(Saved entries)
<<<<
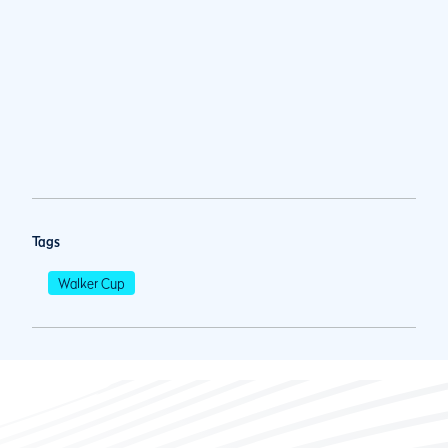
Tags
Walker Cup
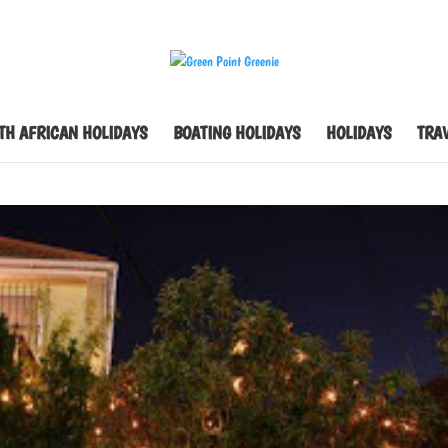
TH AFRICAN HOLIDAYS
BOATING HOLIDAYS
HOLIDAYS
TRAV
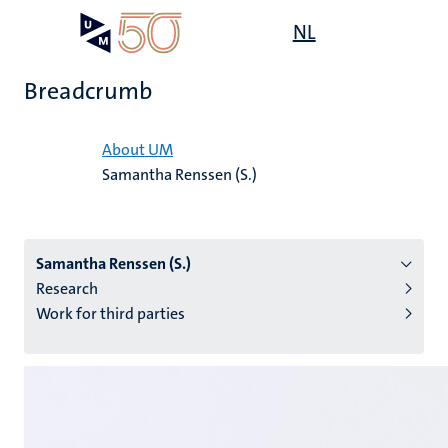
Skip
Open
NL
Search
My
to
UM
menu
on
main
the
Breadcrumb
content
websit
Home
About UM
Samantha Renssen (S.)
n
tion
Samantha Renssen (S.)
Research
Work for third parties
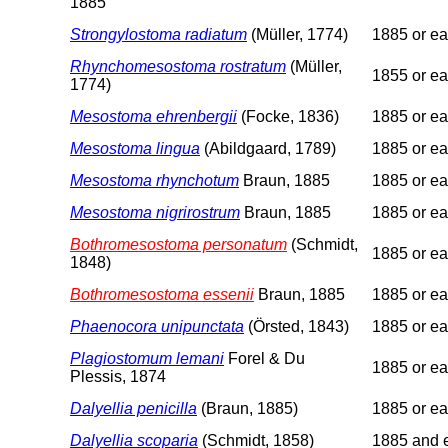
1885
Strongylostoma radiatum
(Müller, 1774)
1885 or ear
Rhynchomesostoma rostratum
(Müller,
1855 or ear
1774)
Mesostoma ehrenbergii
(Focke, 1836)
1885 or ear
Mesostoma lingua
(Abildgaard, 1789)
1885 or ear
Mesostoma rhynchotum
Braun, 1885
1885 or ear
Mesostoma nigrirostrum
Braun, 1885
1885 or ear
Bothromesostoma personatum
(Schmidt,
1885 or ear
1848)
Bothromesostoma essenii
Braun, 1885
1885 or ear
Phaenocora unipunctata
(Örsted, 1843)
1885 or ear
Plagiostomum lemani
Forel & Du
1885 or ear
Plessis, 1874
Dalyellia penicilla
(Braun, 1885)
1885 or ear
Dalyellia scoparia
(Schmidt, 1858)
1885 and e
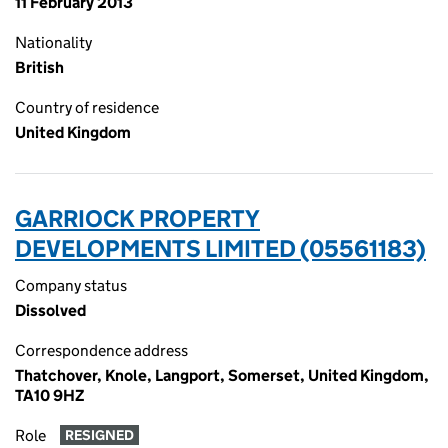
11 February 2013
Nationality
British
Country of residence
United Kingdom
GARRIOCK PROPERTY
DEVELOPMENTS LIMITED (05561183)
Company status
Dissolved
Correspondence address
Thatchover, Knole, Langport, Somerset, United Kingdom,
TA10 9HZ
Role
RESIGNED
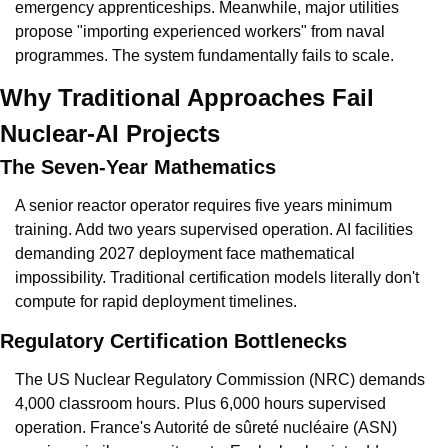
emergency apprenticeships. Meanwhile, major utilities 
propose "importing experienced workers" from naval 
programmes. The system fundamentally fails to scale.
Why Traditional Approaches Fail 
Nuclear-AI Projects
The Seven-Year Mathematics
A senior reactor operator requires five years minimum 
training. Add two years supervised operation. AI facilities 
demanding 2027 deployment face mathematical 
impossibility. Traditional certification models literally don't 
compute for rapid deployment timelines.
Regulatory Certification Bottlenecks
The US Nuclear Regulatory Commission (NRC) demands 
4,000 classroom hours. Plus 6,000 hours supervised 
operation. France's Autorité de sûreté nucléaire (ASN) 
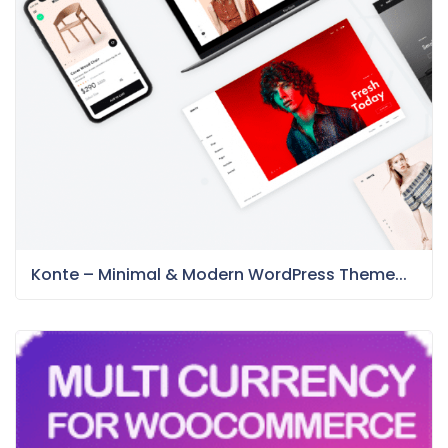
Konte – Minimal & Modern WordPress Theme...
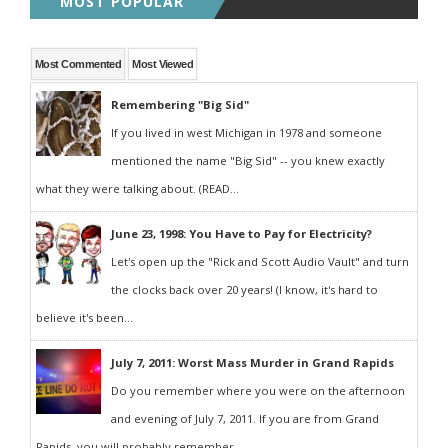
MOST POPULAR
Most Commented
Most Viewed
Remembering "Big Sid"
If you lived in west Michigan in 1978 and someone
mentioned the name "Big Sid" -- you knew exactly
what they were talking about. (READ...
June 23, 1998: You Have to Pay for Electricity?
Let's open up the "Rick and Scott Audio Vault" and turn
the clocks back over 20 years! (I know, it's hard to
believe it's been...
July 7, 2011: Worst Mass Murder in Grand Rapids
Do you remember where you were on the afternoon
and evening of July 7, 2011. If you are from Grand
Rapids, you will probably remember...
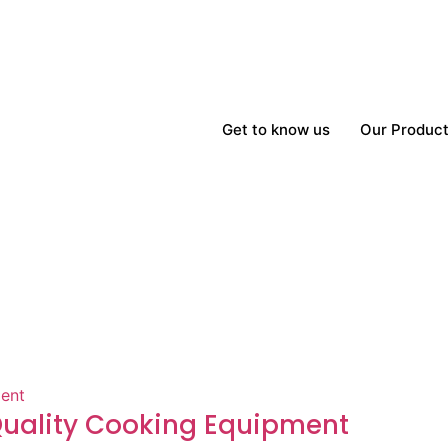
Get to know us
Our Produc
-Quality Cooking Equipment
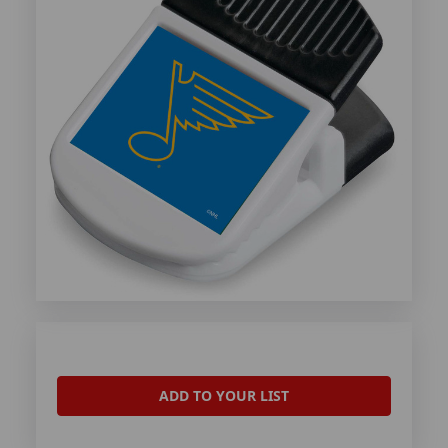
ADD TO YOUR LIST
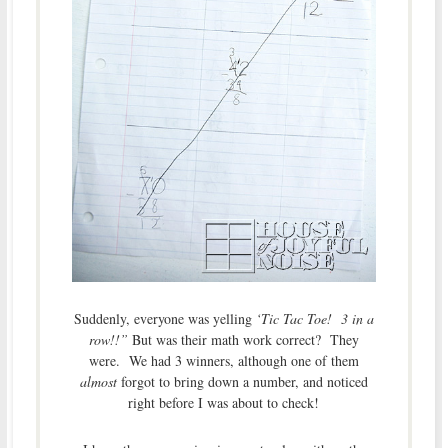
Suddenly, everyone was yelling
‘Tic Tac Toe! 3 in a
row!!”
But was their math work correct? They
were. We had 3 winners, although one of them
almost
forgot to bring down a number, and noticed
right before I was about to check!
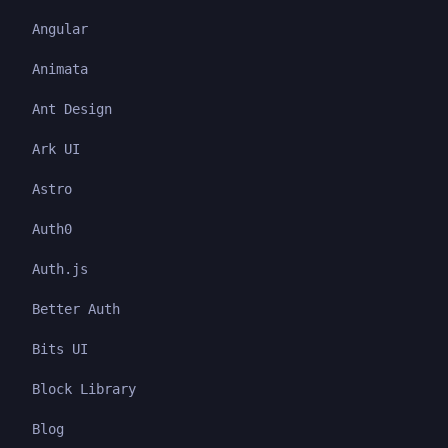
Angular
Animata
Ant Design
Ark UI
Astro
Auth0
Auth.js
Better Auth
Bits UI
Block Library
Blog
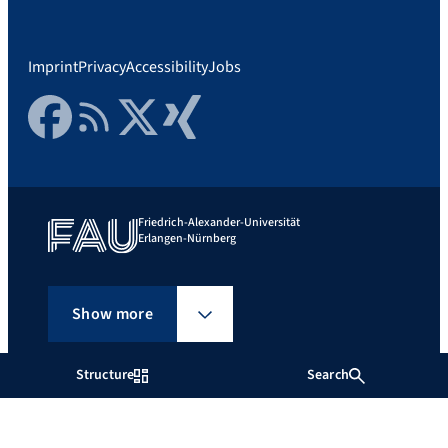
Imprint
Privacy
Accessibility
Jobs
Facebook
RSS Feed
Twitter
Xing
Friedrich-Alexander-Universität
Erlangen-Nürnberg
Show more
Structure
Search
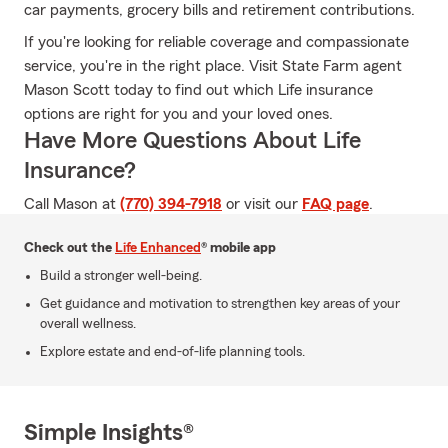
car payments, grocery bills and retirement contributions.
If you're looking for reliable coverage and compassionate
service, you're in the right place. Visit State Farm agent
Mason Scott today to find out which Life insurance
options are right for you and your loved ones.
Have More Questions About Life
Insurance?
Call Mason at
(770) 394-7918
or visit our
FAQ page
.
Check out the
Life Enhanced
® mobile app
Build a stronger well-being.
Get guidance and motivation to strengthen key areas of your
overall wellness.
Explore estate and end-of-life planning tools.
Simple Insights®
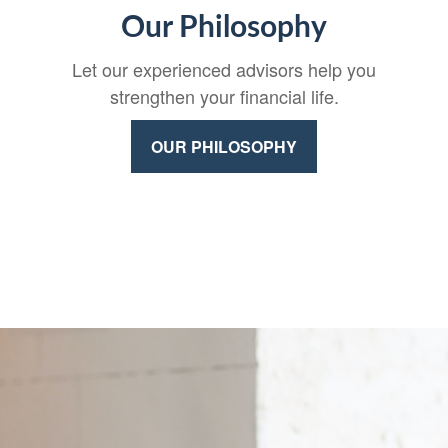
Our Philosophy
Let our experienced advisors help you
strengthen your financial life.
OUR PHILOSOPHY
>>>>
ACTIVITY: Quote every line of text from all the items above, word for word, leaving out the pictures.

TASK RESPONSE:
Tags
Walker Cup
TH AFRICAN HOLIDAYS
BOATING HOLIDAYS
HOLIDAYS
TRAV
Skip
Open
NL
Search
My
to
UM
menu
on
main
the
Breadcrumb
content
websit
Home
About UM
Samantha Renssen (S.)
n
tion
Samantha Renssen (S.)
Research
Work for third parties
1885
Strongylostoma radiatum
(Müller, 1774)
1885 or ear
Rhynchomesostoma rostratum
(Müller,
1855 or ear
1774)
Mesostoma ehrenbergii
(Focke, 1836)
1885 or ear
Mesostoma lingua
(Abildgaard, 1789)
1885 or ear
Mesostoma rhynchotum
Braun, 1885
1885 or ear
Mesostoma nigrirostrum
Braun, 1885
1885 or ear
Bothromesostoma personatum
(Schmidt,
1885 or ear
1848)
Bothromesostoma essenii
Braun, 1885
1885 or ear
Phaenocora unipunctata
(Örsted, 1843)
1885 or ear
Plagiostomum lemani
Forel & Du
1885 or ear
Plessis, 1874
Dalyellia penicilla
(Braun, 1885)
1885 or ear
Dalyellia scoparia
(Schmidt, 1858)
1885 and e
11 February 2013
Nationality
British
Country of residence
United Kingdom
GARRIOCK PROPERTY
DEVELOPMENTS LIMITED (05561183)
Company status
Dissolved
Correspondence address
Thatchover, Knole, Langport, Somerset, United Kingdom,
TA10 9HZ
Role
RESIGNED
emergency apprenticeships. Meanwhile, major utilities 
propose "importing experienced workers" from naval 
programmes. The system fundamentally fails to scale.
Why Traditional Approaches Fail 
Nuclear-AI Projects
The Seven-Year Mathematics
A senior reactor operator requires five years minimum 
training. Add two years supervised operation. AI facilities 
demanding 2027 deployment face mathematical 
impossibility. Traditional certification models literally don't 
compute for rapid deployment timelines.
Regulatory Certification Bottlenecks
The US Nuclear Regulatory Commission (NRC) demands 
4,000 classroom hours. Plus 6,000 hours supervised 
operation. France's Autorité de sûreté nucléaire (ASN) 
Konte – Minimal & Modern WordPress Theme...
MOST POPULAR
Most Commented
Most Viewed
Remembering "Big Sid"
If you lived in west Michigan in 1978 and someone
mentioned the name "Big Sid" -- you knew exactly
what they were talking about. (READ...
June 23, 1998: You Have to Pay for Electricity?
Let's open up the "Rick and Scott Audio Vault" and turn
the clocks back over 20 years! (I know, it's hard to
believe it's been...
July 7, 2011: Worst Mass Murder in Grand Rapids
Do you remember where you were on the afternoon
and evening of July 7, 2011. If you are from Grand
Rapids, you will probably remember...
Get to know us
Our Produc
-Quality Cooking Equipment
ADD TO YOUR LIST
Suddenly, everyone was yelling
‘Tic Tac Toe! 3 in a
row!!”
But was their math work correct? They
were. We had 3 winners, although one of them
almost
forgot to bring down a number, and noticed
right before I was about to check!
Angular
Animata
Ant Design
Ark UI
Astro
Auth0
Auth.js
Better Auth
Bits UI
Block Library
Blog
Imprint
Privacy
Accessibility
Jobs
Facebook
RSS Feed
Twitter
Xing
Friedrich-Alexander-Universität
Erlangen-Nürnberg
Show more
Structure
Search
car payments, grocery bills and retirement contributions.
If you're looking for reliable coverage and compassionate
service, you're in the right place. Visit State Farm agent
Mason Scott today to find out which Life insurance
options are right for you and your loved ones.
Have More Questions About Life
Insurance?
Call Mason at
(770) 394-7918
or visit our
FAQ page
.
Check out the
Life Enhanced
® mobile app
Build a stronger well-being.
Get guidance and motivation to strengthen key areas of your
overall wellness.
Explore estate and end-of-life planning tools.
Simple Insights®
Our Philosophy
Let our experienced advisors help you
strengthen your financial life.
OUR PHILOSOPHY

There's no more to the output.